In any case, the essay has very good physical arguments on the state of machine learning that should be addressed by AGI advocates if they want to come down from idea space and into the physical world.

> To process information usefully, you need to do two things: compute local associations (MLP) and pool more distant associations to the local neighborhood (attention).
> The transformer is one of the most physically efficient architectures because it combines the simplest ways of doing this local computation and global pooling of information.
This makes sense. Add in: backprop + SGD are a very simple (the simplest?) way of adjusting parameters to data. Diffusion is simple and generalizes to many different temporal dynamics. The collapse of models into largely fitting into these two buckets makes sense: we have found the right shape for most tasks. This is something that should be celebrated, not dismissed with "well we'll surely just make a better shape :)"

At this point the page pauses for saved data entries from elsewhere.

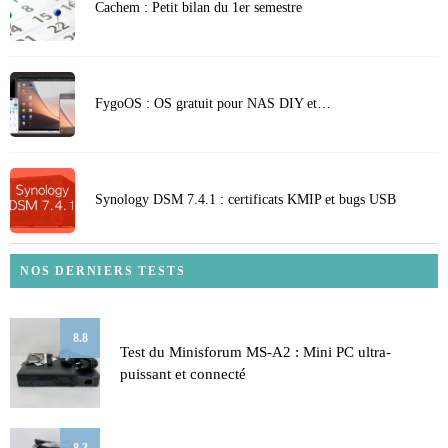
Cachem : Petit bilan du 1er semestre
FygoOS : OS gratuit pour NAS DIY et…
Synology DSM 7.4.1 : certificats KMIP et bugs USB
NOS DERNIERS TESTS
8.8
Test du Minisforum MS-A2 : Mini PC ultra-
puissant et connecté
8.3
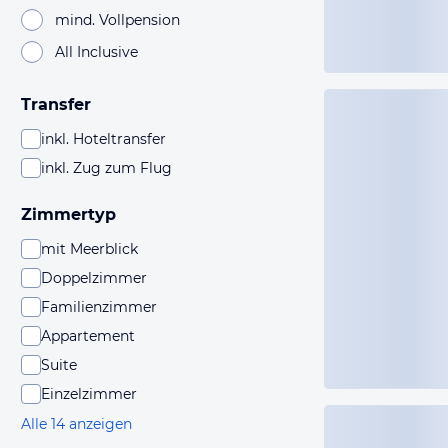
mind. Vollpension
All Inclusive
Transfer
inkl. Hoteltransfer
inkl. Zug zum Flug
Zimmertyp
mit Meerblick
Doppelzimmer
Familienzimmer
Appartement
Suite
Einzelzimmer
Alle 14 anzeigen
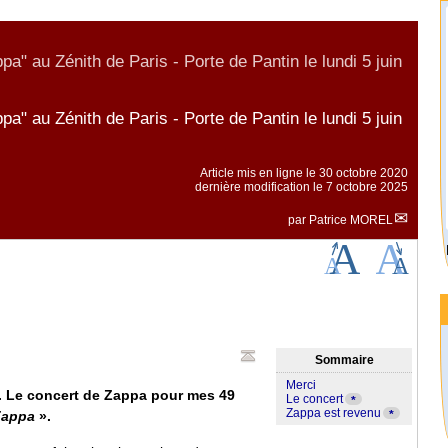
a" au Zénith de Paris - Porte de Pantin le lundi 5 juin
a" au Zénith de Paris - Porte de Pantin le lundi 5 juin
Article mis en ligne le
30 octobre 2020
dernière modification le 7 octobre 2025
par
Patrice MOREL
Sommaire
Merci
s. Le concert de Zappa pour mes 49
Le concert
*
Zappa est revenu
*
Zappa
».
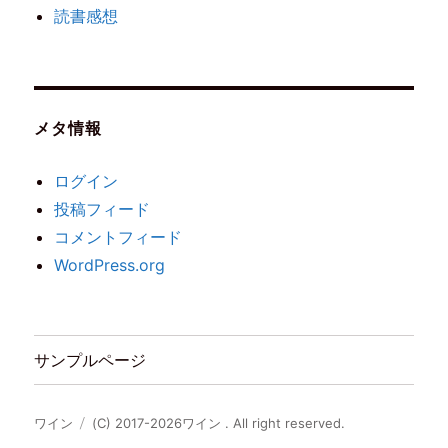
読書感想
メタ情報
ログイン
投稿フィード
コメントフィード
WordPress.org
サンプルページ
ワイン
(C) 2017-2026ワイン . All right reserved.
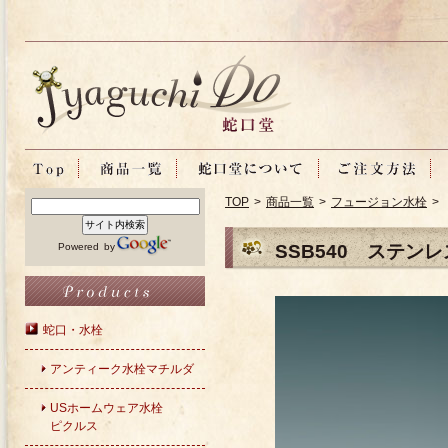
TOP
>
商品一覧
>
フュージョン水栓
> 
Powered by
SSB540 ステン
蛇口・水栓
アンティーク水栓マチルダ
USホームウェア水栓
ピクルス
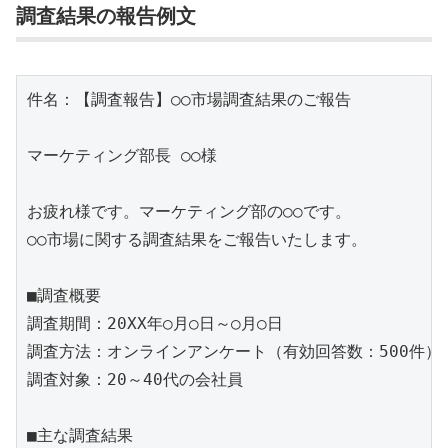
調査結果の報告例文
件名：【調査報告】○○市場調査結果のご報告

マーケティング部長 ○○様

お疲れ様です。マーケティング部の○○です。

○○市場に関する調査結果をご報告いたします。

■調査概要

調査期間：20XX年○月○日～○月○日

調査方法：オンラインアンケート（有効回答数：500件）

調査対象：20～40代の会社員

■主な調査結果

> The main flaw is that this idea treats intelligence as purely abstract and not grounded in physical reality. To improve any system, you need resources. And even if a superintelligence uses these resources more effectively than humans to improve itself, it is still bound by the scaling of improvements I mentioned before — linear improvements need exponential resources. Diminishing returns can be avoided by switching to more independent problems – like adding one-off features to GPUs – but these quickly hit their own diminishing returns. So, superintelligence can be thought of as filling gaps in capability, not extending the frontier. Filling gaps can be useful, but it does not lead to runaway effects — it leads to incremental improvements.
This has been said time and again in various forms and by less illustrious posters than Tim Dettmers. To my knowledge it has never received a reply that takes physical constraints seriously. Why? The answer does not need to be a programme that definitively establishes a path to AGI, it just needs to show deep thought without handwaving.

The straightforward answer is: AGI is a nonsensical object, and superintelligence is a fantasy. The future certainly contains better computers that do more things and use less energy doing so, but not a singular phase-shift into the abolition of man.